What is being asked >> From the entries, return every line where the string "людей" shows up.

____________________

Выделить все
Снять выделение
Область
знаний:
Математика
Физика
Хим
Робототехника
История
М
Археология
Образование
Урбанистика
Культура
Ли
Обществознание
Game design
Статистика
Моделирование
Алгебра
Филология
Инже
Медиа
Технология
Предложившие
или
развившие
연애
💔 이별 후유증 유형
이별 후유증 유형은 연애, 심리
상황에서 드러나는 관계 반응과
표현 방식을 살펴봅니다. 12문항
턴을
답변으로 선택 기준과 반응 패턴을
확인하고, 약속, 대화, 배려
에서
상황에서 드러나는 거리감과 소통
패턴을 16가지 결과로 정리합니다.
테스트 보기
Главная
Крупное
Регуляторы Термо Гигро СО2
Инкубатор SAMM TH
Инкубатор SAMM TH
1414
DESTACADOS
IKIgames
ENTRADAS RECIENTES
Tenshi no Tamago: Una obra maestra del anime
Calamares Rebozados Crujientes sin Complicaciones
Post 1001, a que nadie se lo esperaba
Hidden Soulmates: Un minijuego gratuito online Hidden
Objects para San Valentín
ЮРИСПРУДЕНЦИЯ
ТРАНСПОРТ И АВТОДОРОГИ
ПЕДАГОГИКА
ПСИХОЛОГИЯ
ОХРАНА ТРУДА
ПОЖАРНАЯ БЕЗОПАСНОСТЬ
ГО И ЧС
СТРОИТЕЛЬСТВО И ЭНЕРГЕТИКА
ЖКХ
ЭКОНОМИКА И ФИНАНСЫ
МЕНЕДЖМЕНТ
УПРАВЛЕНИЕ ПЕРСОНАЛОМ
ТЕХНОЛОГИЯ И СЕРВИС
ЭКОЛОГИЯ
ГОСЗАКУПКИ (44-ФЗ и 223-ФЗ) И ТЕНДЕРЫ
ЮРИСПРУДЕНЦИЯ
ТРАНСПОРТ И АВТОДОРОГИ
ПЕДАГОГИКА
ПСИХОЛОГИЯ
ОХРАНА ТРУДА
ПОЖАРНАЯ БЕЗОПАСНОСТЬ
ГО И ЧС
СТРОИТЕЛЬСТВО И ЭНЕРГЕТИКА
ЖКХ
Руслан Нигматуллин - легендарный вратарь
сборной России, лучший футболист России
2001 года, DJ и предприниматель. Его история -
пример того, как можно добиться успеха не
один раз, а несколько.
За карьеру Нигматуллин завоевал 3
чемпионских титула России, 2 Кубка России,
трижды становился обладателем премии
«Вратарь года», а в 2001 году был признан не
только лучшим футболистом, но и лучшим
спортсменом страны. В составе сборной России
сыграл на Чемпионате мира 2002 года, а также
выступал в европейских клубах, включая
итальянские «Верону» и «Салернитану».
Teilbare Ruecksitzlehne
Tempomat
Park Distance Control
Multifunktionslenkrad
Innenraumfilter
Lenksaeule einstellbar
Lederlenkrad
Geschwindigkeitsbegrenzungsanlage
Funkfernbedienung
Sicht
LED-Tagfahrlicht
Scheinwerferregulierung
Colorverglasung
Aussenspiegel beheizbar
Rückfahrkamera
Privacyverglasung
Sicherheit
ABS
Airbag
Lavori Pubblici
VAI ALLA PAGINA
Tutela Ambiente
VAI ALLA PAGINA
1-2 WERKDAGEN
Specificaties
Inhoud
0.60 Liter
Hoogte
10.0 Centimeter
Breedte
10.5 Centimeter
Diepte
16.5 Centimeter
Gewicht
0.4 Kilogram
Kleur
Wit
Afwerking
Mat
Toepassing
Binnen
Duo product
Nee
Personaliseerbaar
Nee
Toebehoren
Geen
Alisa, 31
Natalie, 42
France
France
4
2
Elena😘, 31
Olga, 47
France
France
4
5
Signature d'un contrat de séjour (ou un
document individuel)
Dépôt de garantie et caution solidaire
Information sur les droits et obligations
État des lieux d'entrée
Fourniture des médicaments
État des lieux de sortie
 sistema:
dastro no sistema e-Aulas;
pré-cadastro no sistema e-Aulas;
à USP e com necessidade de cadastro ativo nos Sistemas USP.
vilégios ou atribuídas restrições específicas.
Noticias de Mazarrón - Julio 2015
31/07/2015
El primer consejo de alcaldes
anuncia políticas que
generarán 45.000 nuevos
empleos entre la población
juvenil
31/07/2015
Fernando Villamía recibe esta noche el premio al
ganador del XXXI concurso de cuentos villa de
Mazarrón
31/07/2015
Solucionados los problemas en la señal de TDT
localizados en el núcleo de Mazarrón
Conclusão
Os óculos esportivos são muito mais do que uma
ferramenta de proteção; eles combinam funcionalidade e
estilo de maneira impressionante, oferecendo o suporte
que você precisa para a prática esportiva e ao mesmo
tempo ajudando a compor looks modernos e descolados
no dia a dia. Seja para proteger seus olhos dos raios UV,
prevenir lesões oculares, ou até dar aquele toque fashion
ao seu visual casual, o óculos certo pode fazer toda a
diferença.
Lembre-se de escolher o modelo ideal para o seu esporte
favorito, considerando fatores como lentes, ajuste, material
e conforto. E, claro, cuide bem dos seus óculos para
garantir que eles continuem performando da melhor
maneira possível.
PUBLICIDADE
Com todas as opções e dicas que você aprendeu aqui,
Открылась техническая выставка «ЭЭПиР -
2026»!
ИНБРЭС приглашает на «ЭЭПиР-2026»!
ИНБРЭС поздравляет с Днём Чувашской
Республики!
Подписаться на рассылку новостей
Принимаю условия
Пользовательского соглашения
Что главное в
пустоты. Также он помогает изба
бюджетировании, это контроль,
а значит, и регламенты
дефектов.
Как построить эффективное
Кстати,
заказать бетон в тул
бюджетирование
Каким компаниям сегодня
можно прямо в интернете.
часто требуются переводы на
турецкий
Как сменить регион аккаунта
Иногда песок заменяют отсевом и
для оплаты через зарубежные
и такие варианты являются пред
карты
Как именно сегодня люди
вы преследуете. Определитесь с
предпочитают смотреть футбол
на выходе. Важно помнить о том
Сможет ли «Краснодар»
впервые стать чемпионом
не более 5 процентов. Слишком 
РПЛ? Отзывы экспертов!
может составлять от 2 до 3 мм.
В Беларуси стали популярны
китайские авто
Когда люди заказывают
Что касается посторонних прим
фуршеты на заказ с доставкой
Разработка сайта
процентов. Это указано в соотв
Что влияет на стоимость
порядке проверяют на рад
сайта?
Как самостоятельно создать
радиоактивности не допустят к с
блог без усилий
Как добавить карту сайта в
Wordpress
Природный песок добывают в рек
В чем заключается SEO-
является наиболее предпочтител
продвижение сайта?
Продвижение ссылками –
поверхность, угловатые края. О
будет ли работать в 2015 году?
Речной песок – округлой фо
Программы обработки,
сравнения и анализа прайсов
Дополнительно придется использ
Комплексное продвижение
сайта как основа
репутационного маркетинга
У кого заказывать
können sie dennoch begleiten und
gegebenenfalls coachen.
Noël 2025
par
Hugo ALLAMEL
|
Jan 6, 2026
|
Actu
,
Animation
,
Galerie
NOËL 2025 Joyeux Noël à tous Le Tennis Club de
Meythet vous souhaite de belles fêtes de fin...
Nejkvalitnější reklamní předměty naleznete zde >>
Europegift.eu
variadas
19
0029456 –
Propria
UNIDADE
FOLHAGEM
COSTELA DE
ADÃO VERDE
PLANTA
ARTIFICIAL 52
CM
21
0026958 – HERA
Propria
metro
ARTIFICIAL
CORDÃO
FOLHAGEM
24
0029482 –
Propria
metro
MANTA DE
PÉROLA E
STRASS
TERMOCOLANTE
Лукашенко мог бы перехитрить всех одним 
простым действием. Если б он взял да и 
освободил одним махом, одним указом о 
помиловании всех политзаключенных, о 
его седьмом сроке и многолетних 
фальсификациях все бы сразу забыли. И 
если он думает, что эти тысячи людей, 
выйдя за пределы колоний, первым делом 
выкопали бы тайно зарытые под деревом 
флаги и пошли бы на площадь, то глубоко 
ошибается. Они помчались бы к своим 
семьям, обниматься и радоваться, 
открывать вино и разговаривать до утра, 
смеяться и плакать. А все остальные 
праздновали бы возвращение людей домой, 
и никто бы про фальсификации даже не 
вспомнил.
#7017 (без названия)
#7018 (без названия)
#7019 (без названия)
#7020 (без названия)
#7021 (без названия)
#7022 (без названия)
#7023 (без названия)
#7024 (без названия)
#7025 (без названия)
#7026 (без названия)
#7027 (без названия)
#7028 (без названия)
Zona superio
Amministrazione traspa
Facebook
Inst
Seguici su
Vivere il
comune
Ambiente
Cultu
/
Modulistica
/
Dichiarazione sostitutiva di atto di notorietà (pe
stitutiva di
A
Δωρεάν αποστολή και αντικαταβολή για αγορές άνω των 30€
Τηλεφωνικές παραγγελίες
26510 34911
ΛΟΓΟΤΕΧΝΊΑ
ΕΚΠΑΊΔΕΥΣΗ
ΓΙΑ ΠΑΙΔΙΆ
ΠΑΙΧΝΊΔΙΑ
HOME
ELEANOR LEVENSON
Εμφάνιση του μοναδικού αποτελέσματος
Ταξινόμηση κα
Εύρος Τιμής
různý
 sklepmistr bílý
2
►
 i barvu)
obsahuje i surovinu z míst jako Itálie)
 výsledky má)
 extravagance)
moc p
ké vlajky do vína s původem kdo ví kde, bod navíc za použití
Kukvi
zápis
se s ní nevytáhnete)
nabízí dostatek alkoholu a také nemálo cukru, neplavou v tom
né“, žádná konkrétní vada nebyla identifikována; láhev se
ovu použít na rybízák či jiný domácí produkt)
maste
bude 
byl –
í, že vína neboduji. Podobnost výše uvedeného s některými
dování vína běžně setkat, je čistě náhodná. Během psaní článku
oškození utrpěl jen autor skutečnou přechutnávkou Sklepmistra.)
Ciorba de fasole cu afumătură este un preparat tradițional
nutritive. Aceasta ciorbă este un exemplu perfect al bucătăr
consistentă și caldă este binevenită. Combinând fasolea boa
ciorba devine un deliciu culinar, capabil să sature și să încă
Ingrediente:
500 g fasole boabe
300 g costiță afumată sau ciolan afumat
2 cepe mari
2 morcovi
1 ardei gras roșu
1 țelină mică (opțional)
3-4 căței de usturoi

____________________

Written answer >>
если он думает, что эти тысячи людей, 
праздновали бы возвращение людей домой, 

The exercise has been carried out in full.